**Extrait**:
************

Cependant, quel est vraiment votre parti pris concernant l’auditeur, ce fameux “pacte de départ” dont tu nous as parlé ? La “révélation” finale semble nous faire comprendre qu’il fallait bien dire que c’était une fiction, alors que de nombreux éléments ~ comme le découpage très cinématographique de plans sur l’assistante puis sur le cinéaste, le fait que les “vraies gens” pourraient très bien être des comédiens aussi, etc. ~ ne nous ont pas permis de douter que c’était une fiction. Tout du moins, cela nous a permis d’accepter votre jeu. N’avez-vous pas hésité sur la teneur du pacte simplement pour des raisons de contexte de diffusion (Sur les Docks est une émission documentaire) ?

C. D. Peu à peu, j’ai cessé de découper les espaces documentaires et fictionnels. Pour le cinéma, Roger Odin a bien expliqué que du côté de la réception on a toujours le choix : mode fictionnel ou documentarisant. À l’auditeur de décider. Nous, nous n’avons jamais été aussi loin dans le flou. Mais c’est vrai qu’on prend des risques à mélanger les visées. Le metteur en scène, par exemple, est souvent celui qui représente la fiction, mais il peut aussi se transformer en intervieweur. Cela étant, on s’est rendu compte que ce n’était pas évident pour le comédien de se mettre à poser des questions aux personnes rencontrées, car son personnage n’est pas vraiment dans l’écoute. La séquence avec le chanteur des Blaireaux était davantage conçue comme un entretien classique, mais tout a dévié : le comédien s’en est pris exclusivement au chanteur et à la chanson sur les frites. Nous avons eu un peu de mal à conserver notre sérieux lors de cette séquence.

************

[Données enregistrées]
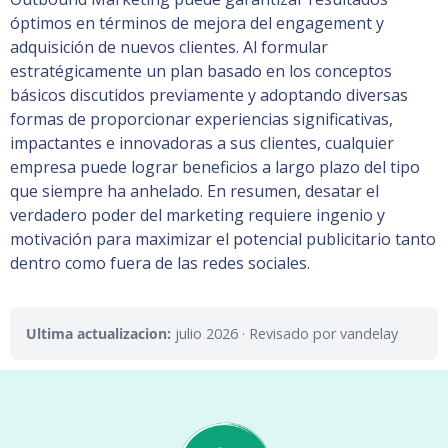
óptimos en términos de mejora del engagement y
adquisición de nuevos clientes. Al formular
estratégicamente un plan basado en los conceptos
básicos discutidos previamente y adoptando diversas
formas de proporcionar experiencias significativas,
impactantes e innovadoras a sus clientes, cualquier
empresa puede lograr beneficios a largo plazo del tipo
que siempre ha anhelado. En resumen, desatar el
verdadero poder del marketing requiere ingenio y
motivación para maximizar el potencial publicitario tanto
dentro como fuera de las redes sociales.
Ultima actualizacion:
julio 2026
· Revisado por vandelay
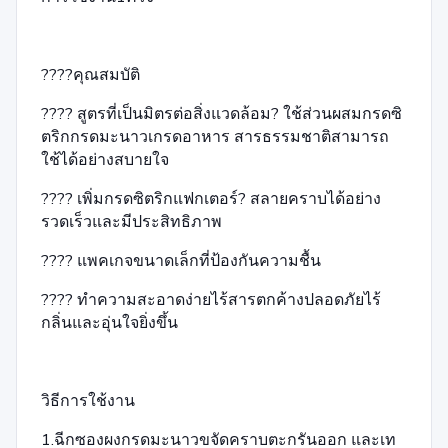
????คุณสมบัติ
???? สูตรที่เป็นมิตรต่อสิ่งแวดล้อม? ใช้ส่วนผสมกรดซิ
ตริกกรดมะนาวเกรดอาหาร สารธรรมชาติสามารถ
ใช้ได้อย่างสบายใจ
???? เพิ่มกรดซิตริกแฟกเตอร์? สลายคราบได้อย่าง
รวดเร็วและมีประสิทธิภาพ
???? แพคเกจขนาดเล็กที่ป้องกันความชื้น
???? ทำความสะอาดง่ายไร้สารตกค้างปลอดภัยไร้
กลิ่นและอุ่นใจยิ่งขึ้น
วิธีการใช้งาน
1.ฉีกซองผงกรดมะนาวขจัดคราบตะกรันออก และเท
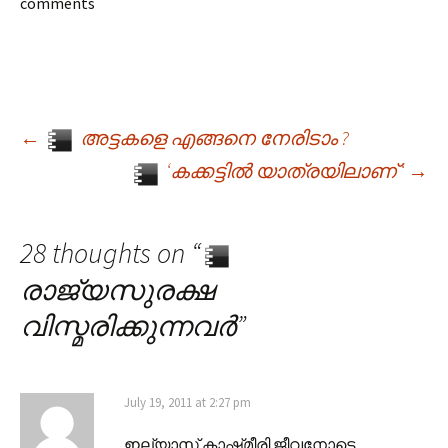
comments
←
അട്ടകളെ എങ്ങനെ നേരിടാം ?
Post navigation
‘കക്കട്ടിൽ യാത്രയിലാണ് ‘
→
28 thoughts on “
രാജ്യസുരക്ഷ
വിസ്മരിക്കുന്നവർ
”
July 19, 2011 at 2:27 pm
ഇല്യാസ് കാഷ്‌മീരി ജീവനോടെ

************

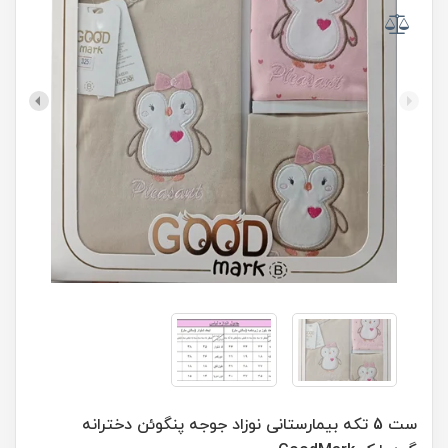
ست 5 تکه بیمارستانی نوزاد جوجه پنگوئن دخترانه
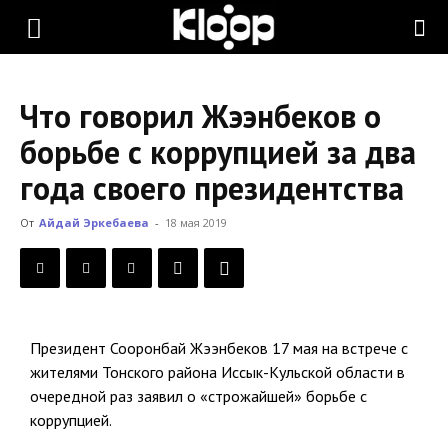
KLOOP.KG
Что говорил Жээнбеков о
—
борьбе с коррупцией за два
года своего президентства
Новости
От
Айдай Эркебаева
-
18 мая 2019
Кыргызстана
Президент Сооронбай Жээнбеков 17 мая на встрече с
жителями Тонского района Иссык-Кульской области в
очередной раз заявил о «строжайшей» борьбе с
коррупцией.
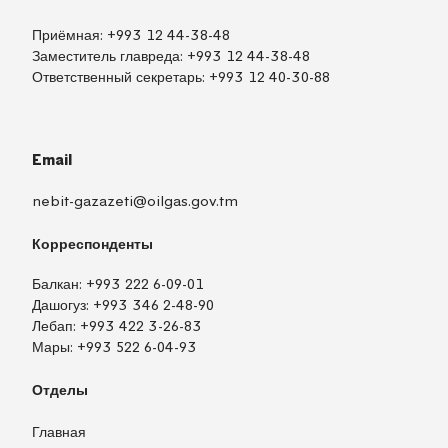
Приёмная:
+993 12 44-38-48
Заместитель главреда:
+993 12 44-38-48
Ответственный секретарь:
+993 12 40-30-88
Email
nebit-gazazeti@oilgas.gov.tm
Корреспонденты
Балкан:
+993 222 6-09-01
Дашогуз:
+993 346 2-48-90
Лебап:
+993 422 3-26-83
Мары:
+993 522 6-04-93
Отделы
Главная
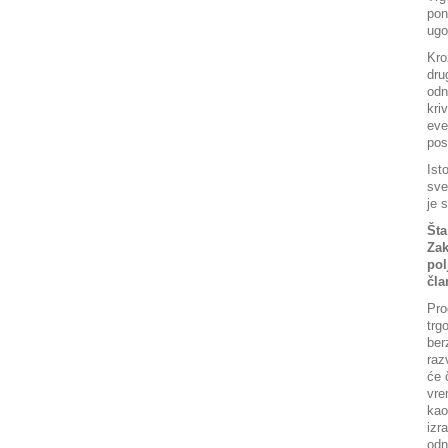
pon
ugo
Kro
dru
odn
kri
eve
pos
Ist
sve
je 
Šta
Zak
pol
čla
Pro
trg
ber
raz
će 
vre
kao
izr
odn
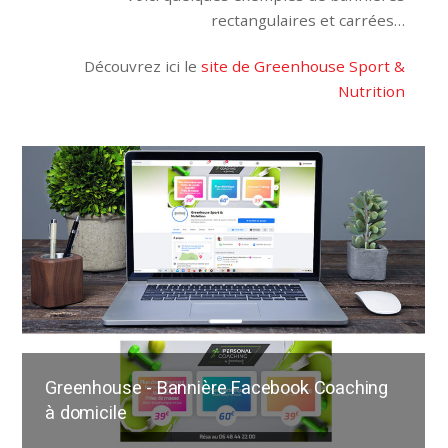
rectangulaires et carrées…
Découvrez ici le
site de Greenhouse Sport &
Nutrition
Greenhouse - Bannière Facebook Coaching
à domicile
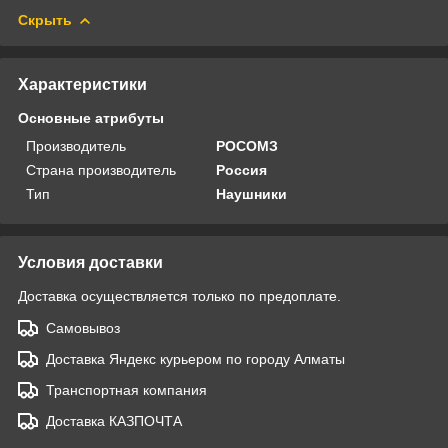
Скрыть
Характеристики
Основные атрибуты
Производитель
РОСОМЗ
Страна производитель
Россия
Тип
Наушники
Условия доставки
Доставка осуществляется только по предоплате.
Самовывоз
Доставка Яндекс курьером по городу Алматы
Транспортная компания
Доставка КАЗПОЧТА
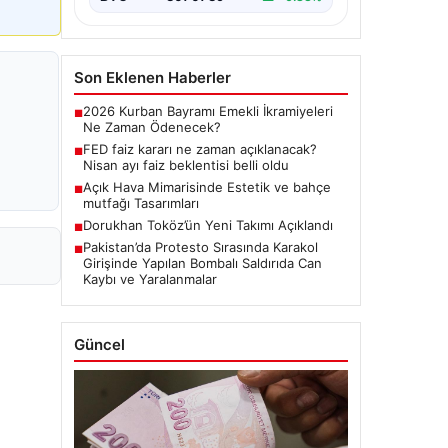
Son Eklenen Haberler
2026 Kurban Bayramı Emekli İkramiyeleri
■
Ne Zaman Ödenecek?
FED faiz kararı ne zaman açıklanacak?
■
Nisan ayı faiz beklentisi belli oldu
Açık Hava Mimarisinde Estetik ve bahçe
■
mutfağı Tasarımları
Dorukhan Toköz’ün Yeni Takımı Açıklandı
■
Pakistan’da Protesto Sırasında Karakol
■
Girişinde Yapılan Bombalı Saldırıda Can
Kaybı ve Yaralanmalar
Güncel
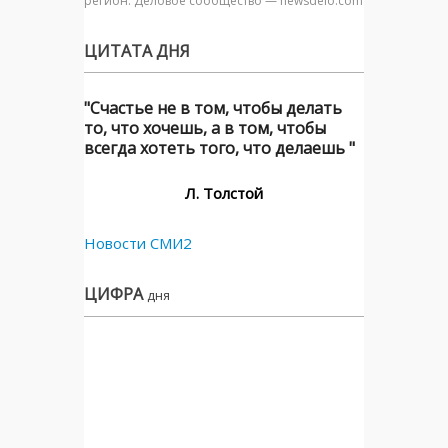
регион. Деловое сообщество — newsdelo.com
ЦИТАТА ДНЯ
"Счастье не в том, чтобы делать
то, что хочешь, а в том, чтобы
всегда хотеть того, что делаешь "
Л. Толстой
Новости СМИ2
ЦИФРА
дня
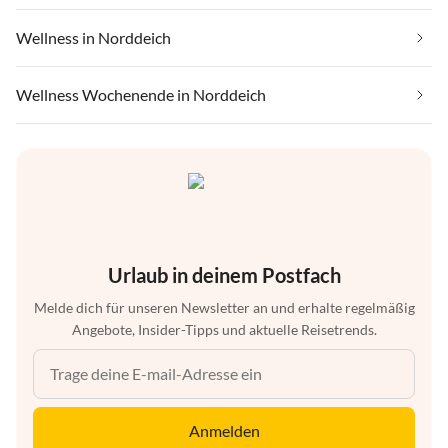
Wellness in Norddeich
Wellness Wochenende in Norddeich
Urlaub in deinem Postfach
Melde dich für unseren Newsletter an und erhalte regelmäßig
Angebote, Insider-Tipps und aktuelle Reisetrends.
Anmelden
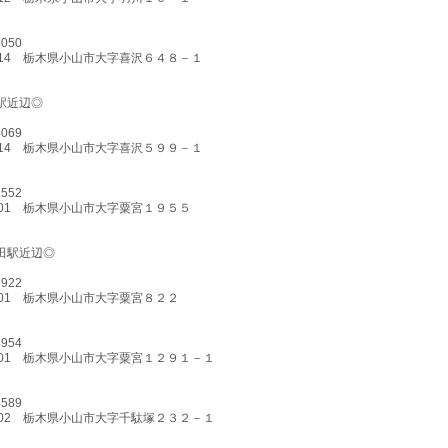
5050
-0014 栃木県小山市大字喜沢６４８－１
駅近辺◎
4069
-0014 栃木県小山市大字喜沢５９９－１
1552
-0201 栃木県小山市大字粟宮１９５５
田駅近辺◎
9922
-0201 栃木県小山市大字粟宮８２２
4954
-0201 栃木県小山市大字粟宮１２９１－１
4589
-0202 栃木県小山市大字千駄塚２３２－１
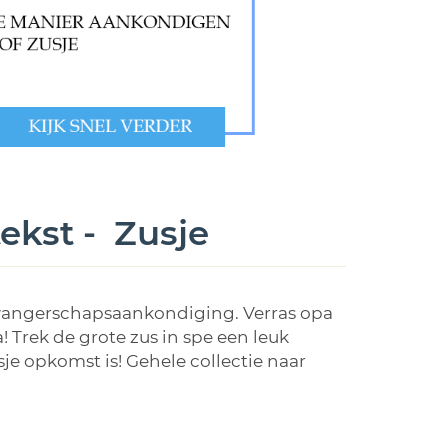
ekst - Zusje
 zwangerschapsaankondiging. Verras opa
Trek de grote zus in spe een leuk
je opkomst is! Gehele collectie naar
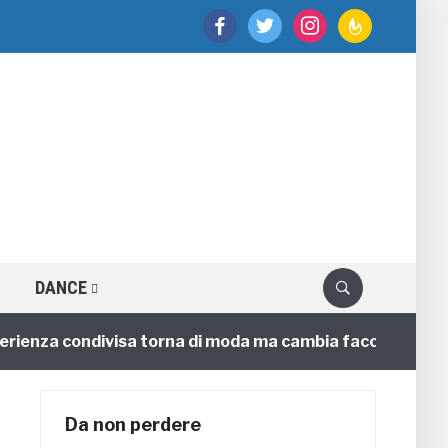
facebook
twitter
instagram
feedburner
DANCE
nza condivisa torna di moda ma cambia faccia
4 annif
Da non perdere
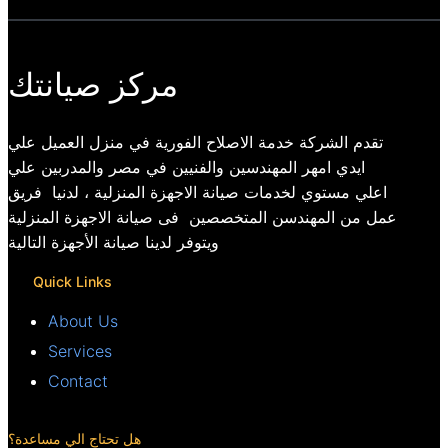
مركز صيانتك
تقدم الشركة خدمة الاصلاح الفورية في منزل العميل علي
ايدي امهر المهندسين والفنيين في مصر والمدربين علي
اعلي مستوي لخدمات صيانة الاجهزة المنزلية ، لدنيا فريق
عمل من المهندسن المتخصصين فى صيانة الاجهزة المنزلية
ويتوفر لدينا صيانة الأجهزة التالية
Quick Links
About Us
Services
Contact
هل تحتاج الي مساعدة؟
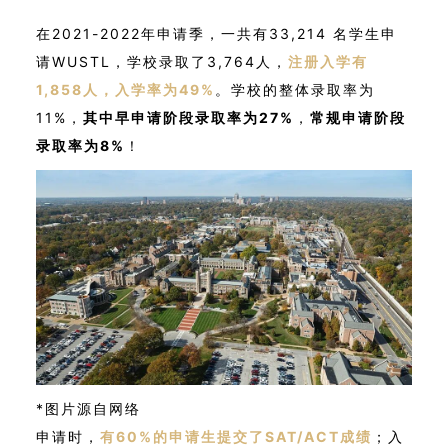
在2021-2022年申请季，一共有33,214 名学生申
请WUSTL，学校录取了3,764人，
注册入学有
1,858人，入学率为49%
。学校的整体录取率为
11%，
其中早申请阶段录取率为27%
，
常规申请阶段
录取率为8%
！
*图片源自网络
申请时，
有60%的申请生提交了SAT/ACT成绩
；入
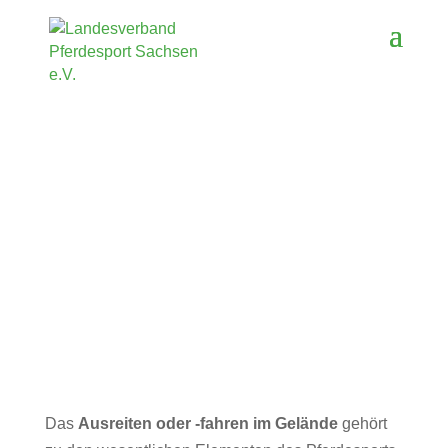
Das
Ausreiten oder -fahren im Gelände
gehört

************

**Consigne 1**:
Répondez à ces questions sur l'entretien :
(a) Quelle émission documentaire est citée comme contexte de diffusion ?
(b) Selon Roger Odin, quels sont les deux modes entre lesquels on peut choisir du côté de la réception ?
(c) Dans la séquence avec le chanteur des Blaireaux, à quelle chanson le comédien s'en est-il pris ?
**Consigne 2**:
Dans les enregistrements, recopiez telles quelles les lignes qui vont de celle contenant « óptimos en términos » jusqu'à celle contenant « impactantes e innovadoras », ces deux lignes comprises.
Le texte et les enregistrements sont deux documents sans lien entre eux.

**Réponse 1**:
(a) Sur les Docks.
(b) Le mode fictionnel et le mode documentarisant.
(c) La chanson sur les frites.

**Réponse 2**:
óptimos en términos de mejora del engagement y
adquisición de nuevos clientes. Al formular
estratégicamente un plan basado en los conceptos
básicos discutidos previamente y adoptando diversas
formas de proporcionar experiencias significativas,
impactantes e innovadoras a sus clientes, cualquier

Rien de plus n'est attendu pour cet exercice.